• **Work required**
Revise the lines of every item below by changing "scientific name" to "binomial name" and leaving the rest unchanged. Omit the pictures from your answer.

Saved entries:

## BEGIN

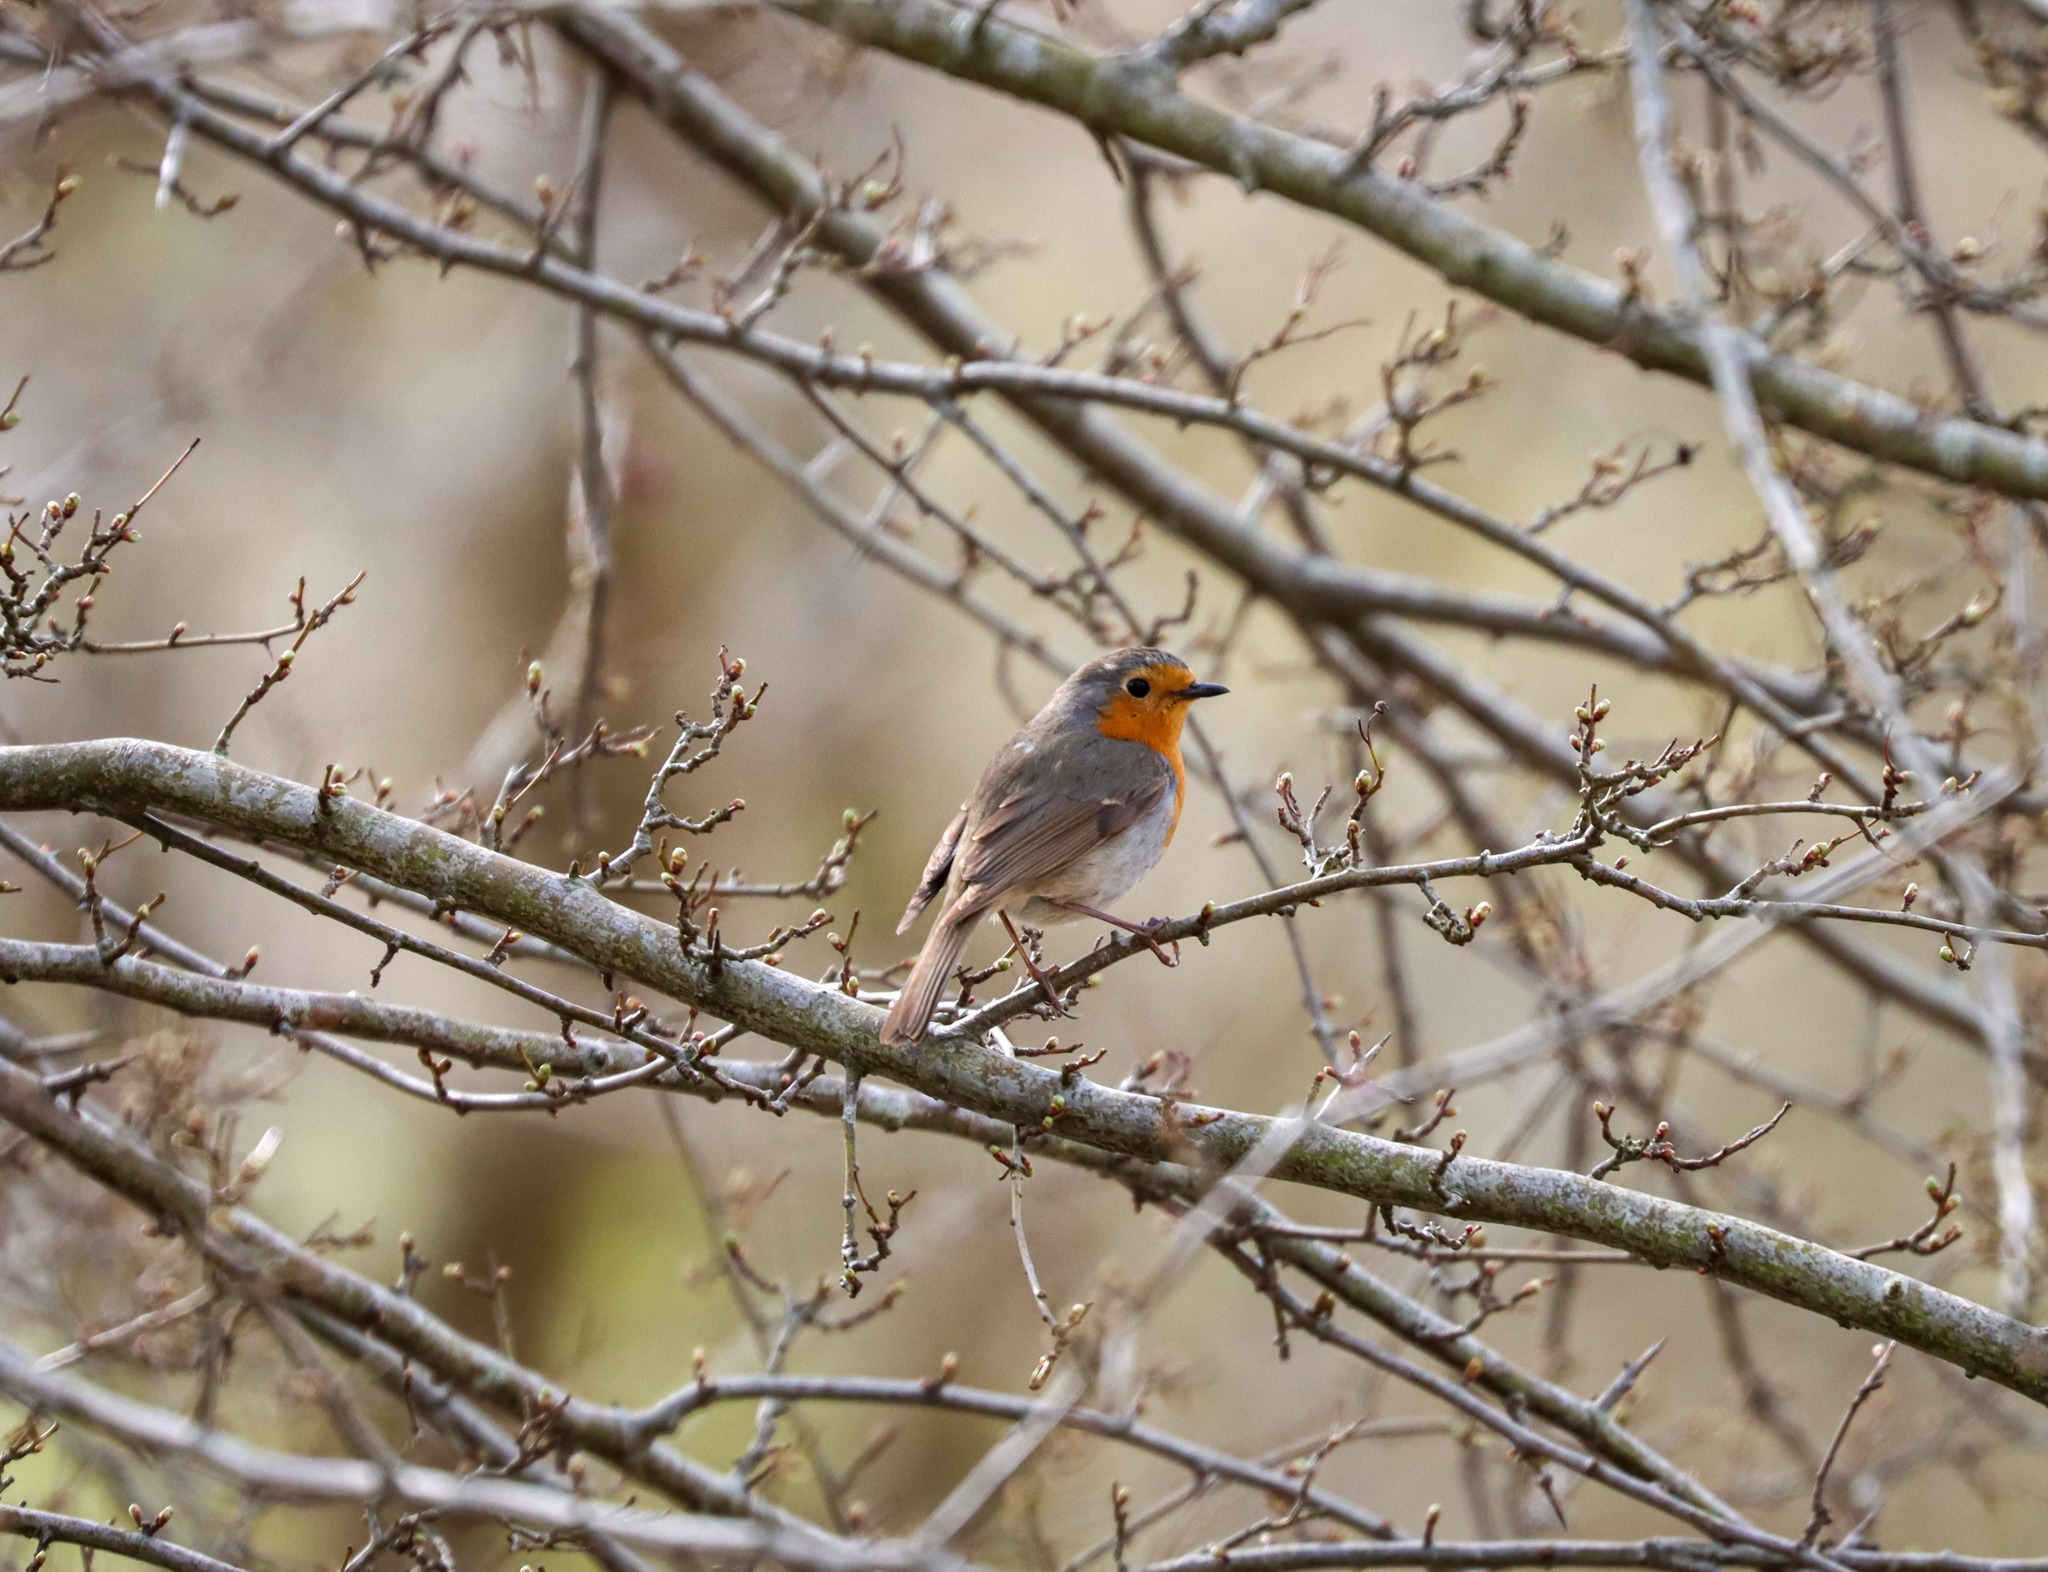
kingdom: Animalia
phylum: Chordata
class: Aves
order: Passeriformes
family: Muscicapidae
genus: Erithacus
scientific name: Erithacus rubecula
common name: Rødhals/rødkælk
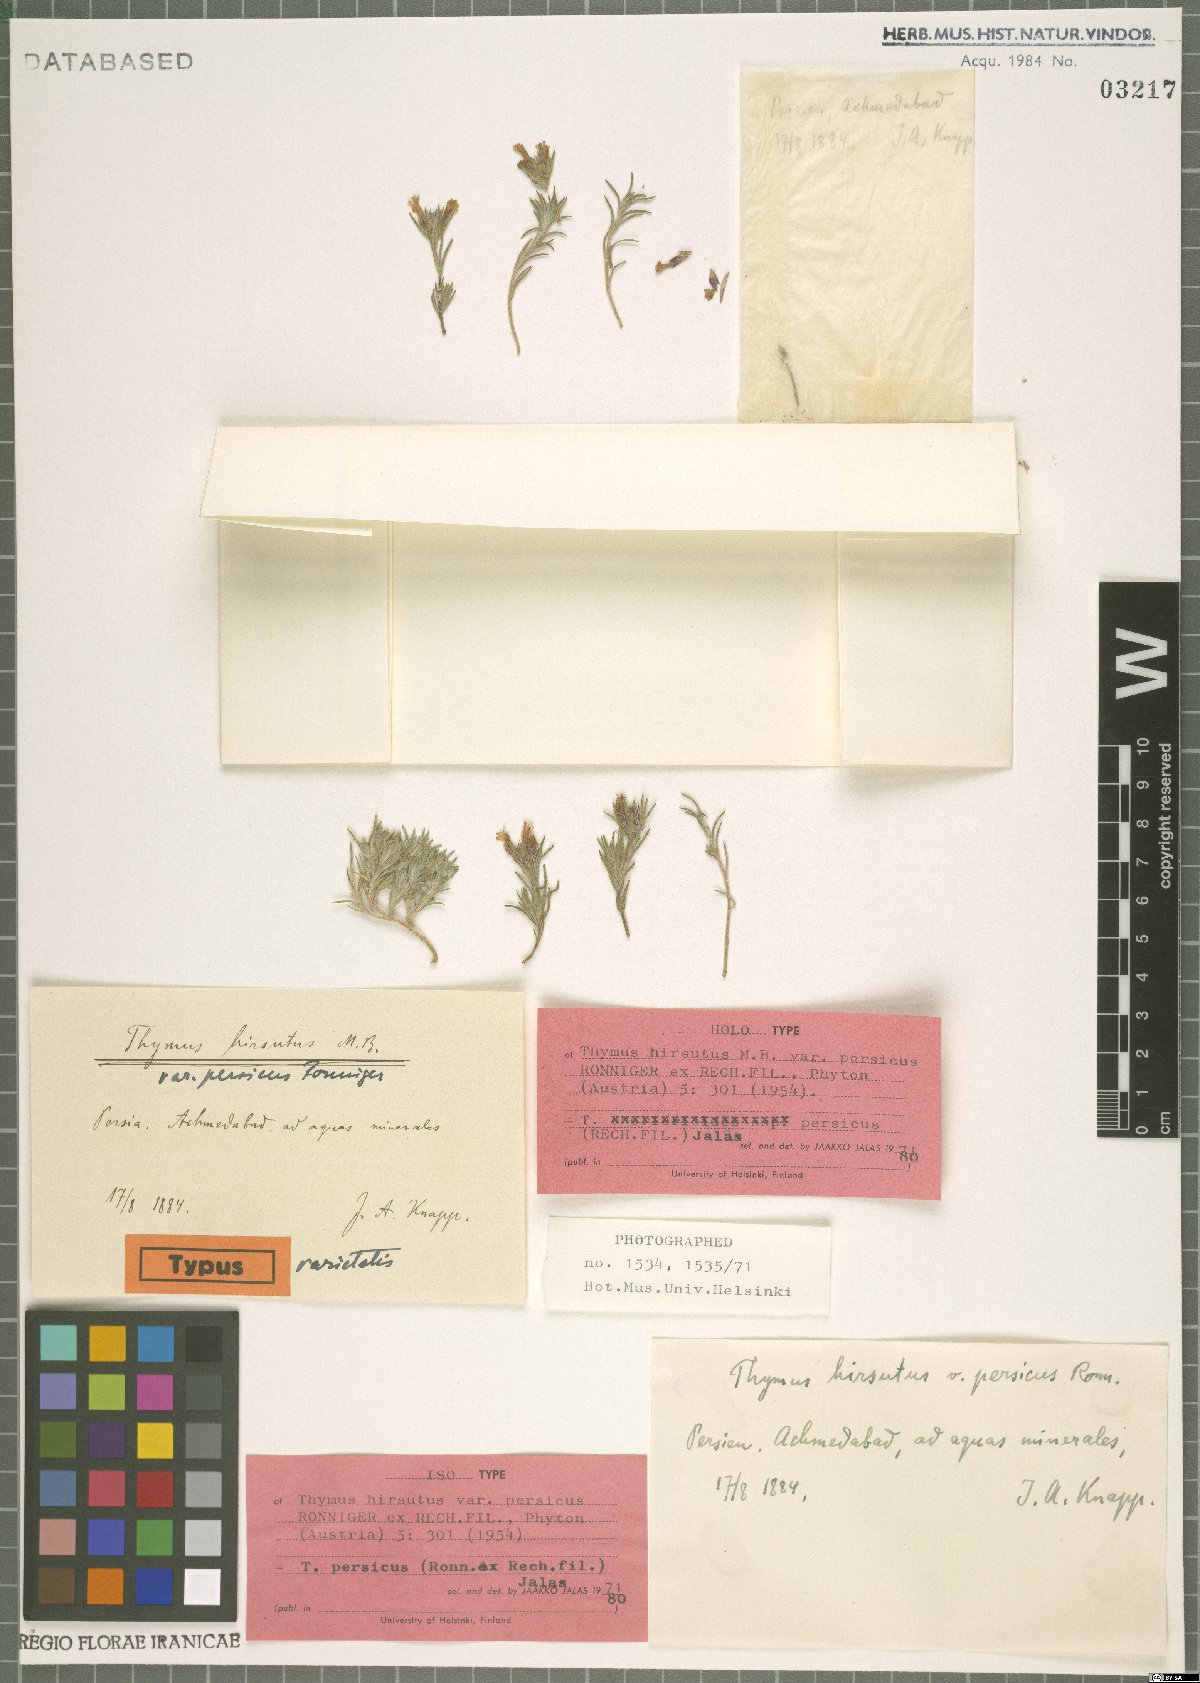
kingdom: Plantae
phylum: Tracheophyta
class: Magnoliopsida
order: Lamiales
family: Lamiaceae
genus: Thymus
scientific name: Thymus persicus
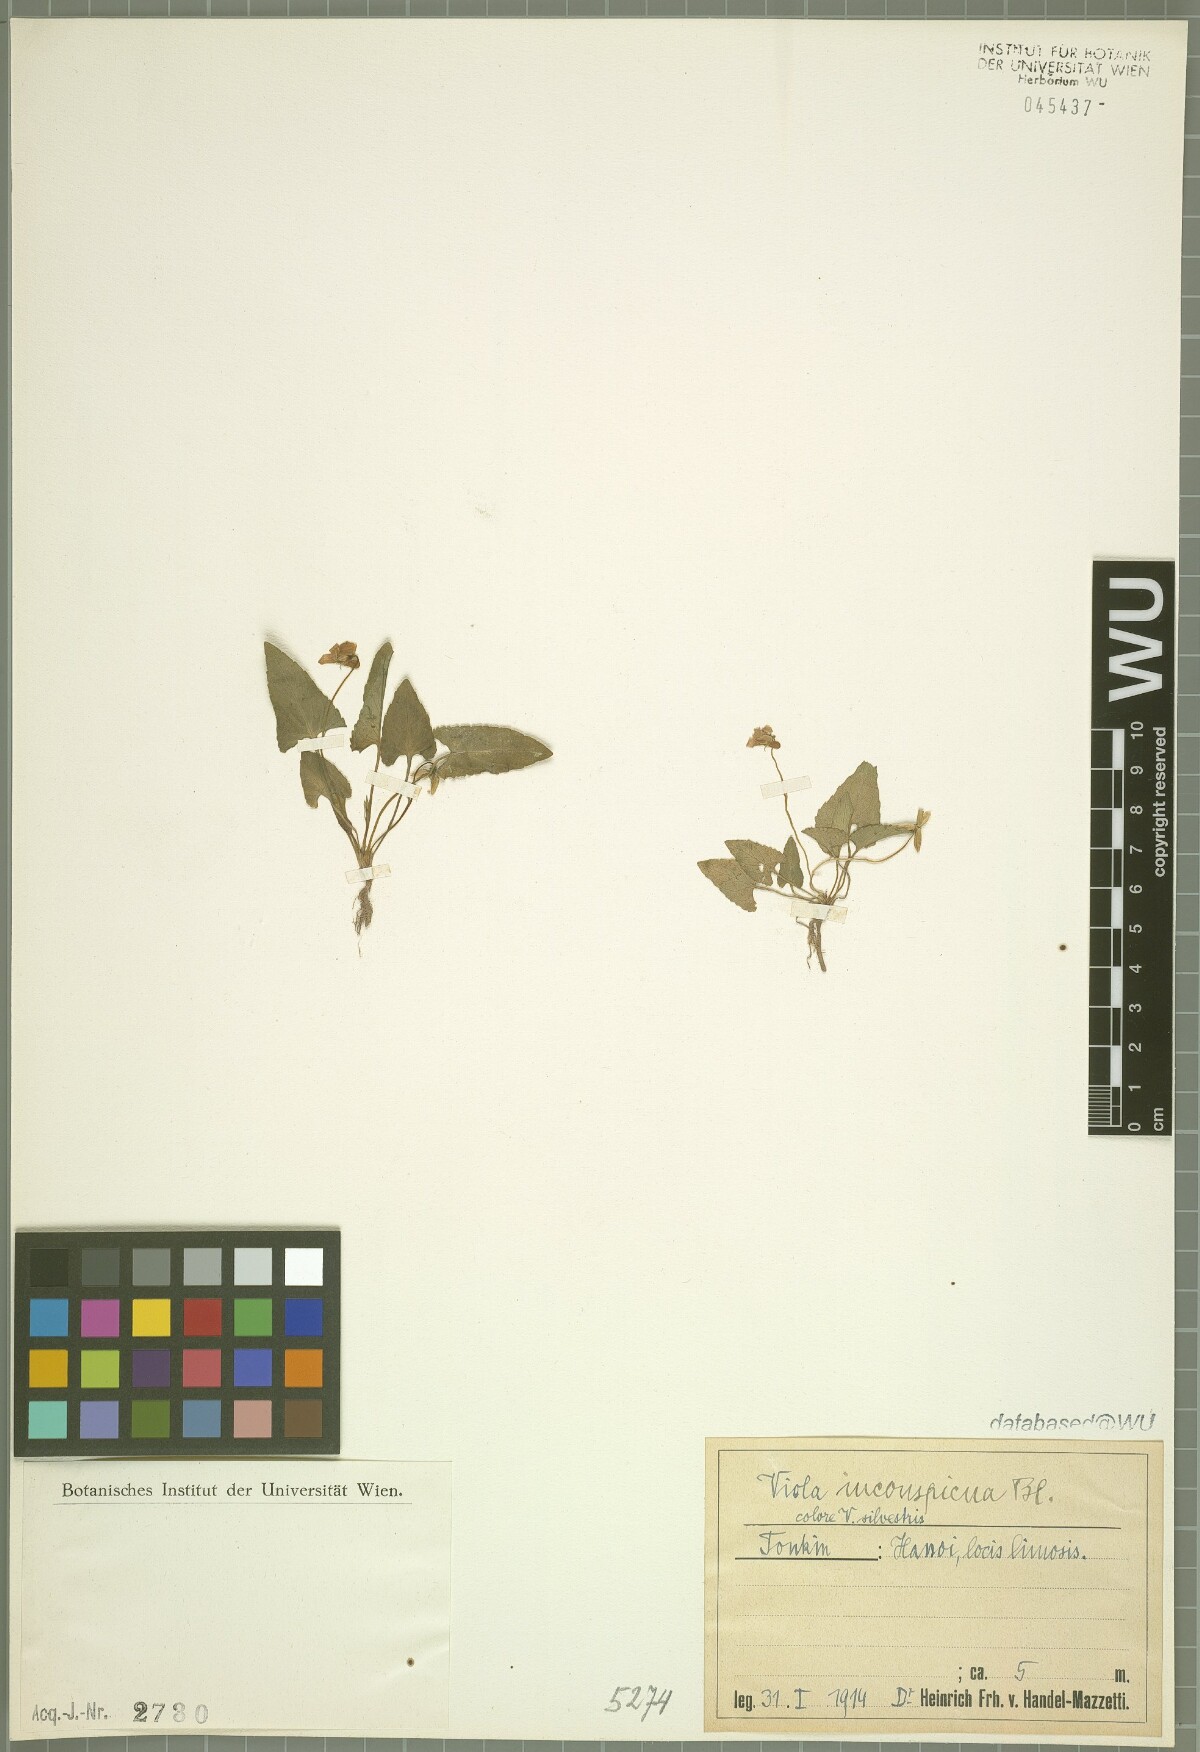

## END

• **Correct response**
kingdom: Animalia
phylum: Chordata
class: Aves
order: Passeriformes
family: Muscicapidae
genus: Erithacus
binomial name: Erithacus rubecula
common name: Rødhals/rødkælk
kingdom: Plantae
phylum: Tracheophyta
class: Magnoliopsida
order: Lamiales
family: Lamiaceae
genus: Thymus
binomial name: Thymus persicus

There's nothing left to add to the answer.